Courts have also penalized or enjoined speech that expressly or implicitly criticizes the other parent, even when the speech has a broader ideological dimension. One parent, for instance, was ordered to “make sure that there is nothing in the religious upbringing or teaching that the minor child is exposed to that can be considered homophobic,” because the other parent was homosexual. Another mother was stripped of custody partly because she accurately told her 12-year-old daughter that her ex-husband, who had raised the daughter from birth, wasn’t in fact the girl’s biological father.

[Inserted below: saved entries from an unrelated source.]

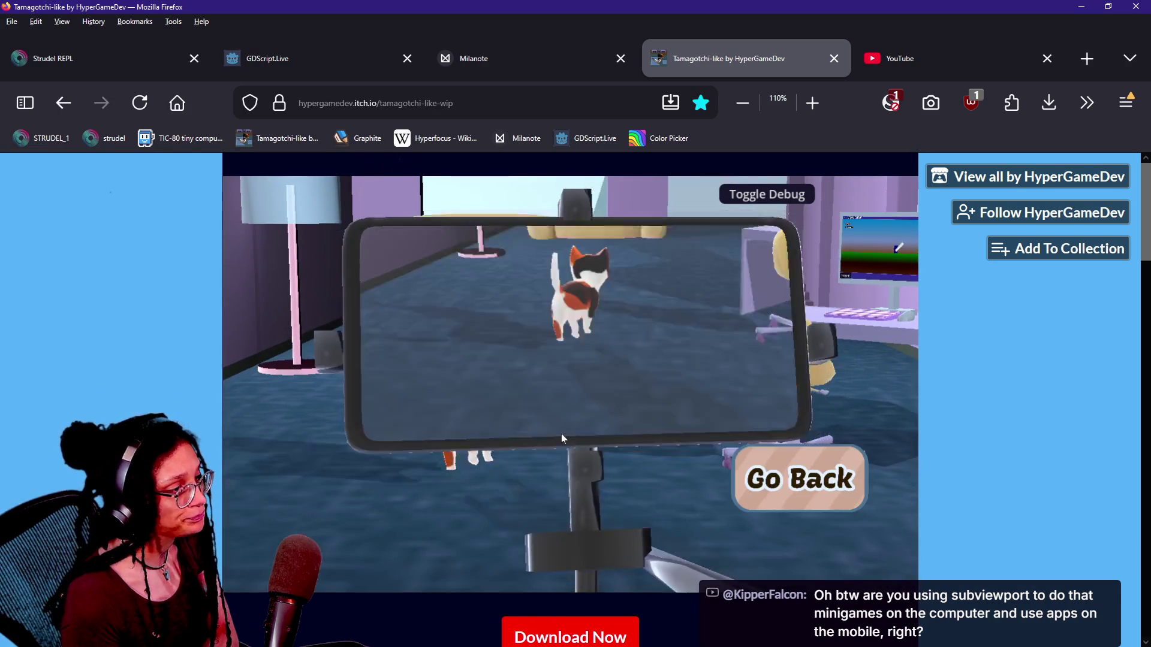
mouse_move(561, 438)
left_mouse_down()
mouse_move(616, 419)
mouse_move(578, 398)
mouse_move(673, 442)
mouse_move(813, 466)
left_mouse_up()
left_click(725, 199)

Courts have also restricted a parent’s religious speech when such speech was seen as inconsistent with the religious education that the custodial parent was providing. The cases generally rest on the theory (sometimes pure speculation, sometimes based on some evidence in the record) that the children will be made confused and unhappy by the contradictory teachings, and will be less likely to take their parents’ authority seriously.
This article argues these restrictions are generally unconstitutional, except when they’re narrowly focused on preventing one parent from undermining the child’s relationship with the other. But in the process the article makes several observations that may be helpful whether or not readers endorse this proposal: (1) The best interests test lets courts engage in a wide range of viewpoint-based speech restrictions. (2) The First Amendment is implicated not only when courts issue orders restricting parents’ speech, but also when courts make custody or visitation decisions based on such speech. (3) Even when the cases involve religious speech, the Free Speech Clause is probably a stronger barrier to the judge’s penalizing the speech than are the Religion Clauses. (4) If parents in intact families have First Amendment rights to speak to their children, without the government’s restricting the speech under a “best interests” standard, then parents in broken families generally deserve the same rights. (5) Parents in intact families should indeed be free to speak to their children—but not primarily because of their self-expression rights, or their children’s interests in hearing the parents’ views. Rather, the main reason to protect parental speech rights is that today’s child listeners will grow up into the next generation’s adult speakers. (6) Attempts to allow restrictions only when the speech imminently threatens likely psychological harm (or even causes actual psychological harm) to children may seem appealing, but will likely prove unhelpful.